*** Block opens ***

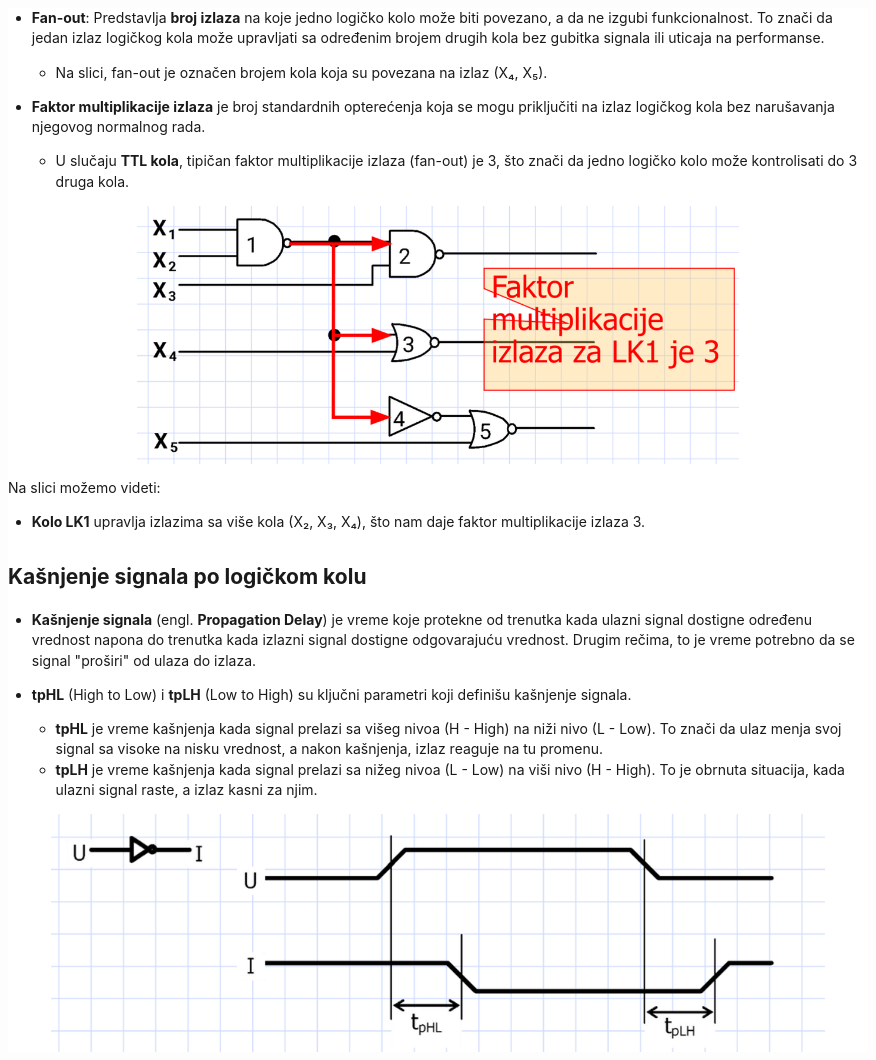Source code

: - **Fan-out**: Predstavlja **broj izlaza** na koje jedno logičko kolo može biti povezano, a da ne izgubi funkcionalnost. To znači da jedan izlaz logičkog kola može upravljati sa određenim brojem drugih kola bez gubitka signala ili uticaja na performanse.
  - Na slici, fan-out je označen brojem kola koja su povezana na izlaz (X₄, X₅).

- **Faktor multiplikacije izlaza** je broj standardnih opterećenja koja se mogu priključiti na izlaz logičkog kola bez narušavanja njegovog normalnog rada. 
  - U slučaju **TTL kola**, tipičan faktor multiplikacije izlaza (fan-out) je 3, što znači da jedno logičko kolo može kontrolisati do 3 druga kola.

<img src="./assets/image19.png" width="70%" style="display: block; margin: auto;">

Na slici možemo videti:
- **Kolo LK1** upravlja izlazima sa više kola (X₂, X₃, X₄), što nam daje faktor multiplikacije izlaza 3.

## Kašnjenje signala po logičkom kolu

- **Kašnjenje signala** (engl. **Propagation Delay**) je vreme koje protekne od trenutka kada ulazni signal dostigne određenu vrednost napona do trenutka kada izlazni signal dostigne odgovarajuću vrednost. Drugim rečima, to je vreme potrebno da se signal "proširi" od ulaza do izlaza.

- **tpHL** (High to Low) i **tpLH** (Low to High) su ključni parametri koji definišu kašnjenje signala.
  - **tpHL** je vreme kašnjenja kada signal prelazi sa višeg nivoa (H - High) na niži nivo (L - Low). To znači da ulaz menja svoj signal sa visoke na nisku vrednost, a nakon kašnjenja, izlaz reaguje na tu promenu.
  - **tpLH** je vreme kašnjenja kada signal prelazi sa nižeg nivoa (L - Low) na viši nivo (H - High). To je obrnuta situacija, kada ulazni signal raste, a izlaz kasni za njim.

<img src="./assets/image20.png" width="90%" style="display: block; margin: auto;">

*** Block closes ***

Give back, exactly as written, the lines from the top of the material above to the line containing "- U slučaju", both included; skip every picture.

> **Exercise answer**:
Source code

: - **Fan-out**: Predstavlja **broj izlaza** na koje jedno logičko kolo može biti povezano, a da ne izgubi funkcionalnost. To znači da jedan izlaz logičkog kola može upravljati sa određenim brojem drugih kola bez gubitka signala ili uticaja na performanse.
  - Na slici, fan-out je označen brojem kola koja su povezana na izlaz (X₄, X₅).

- **Faktor multiplikacije izlaza** je broj standardnih opterećenja koja se mogu priključiti na izlaz logičkog kola bez narušavanja njegovog normalnog rada. 
  - U slučaju **TTL kola**, tipičan faktor multiplikacije izlaza (fan-out) je 3, što znači da jedno logičko kolo može kontrolisati do 3 druga kola.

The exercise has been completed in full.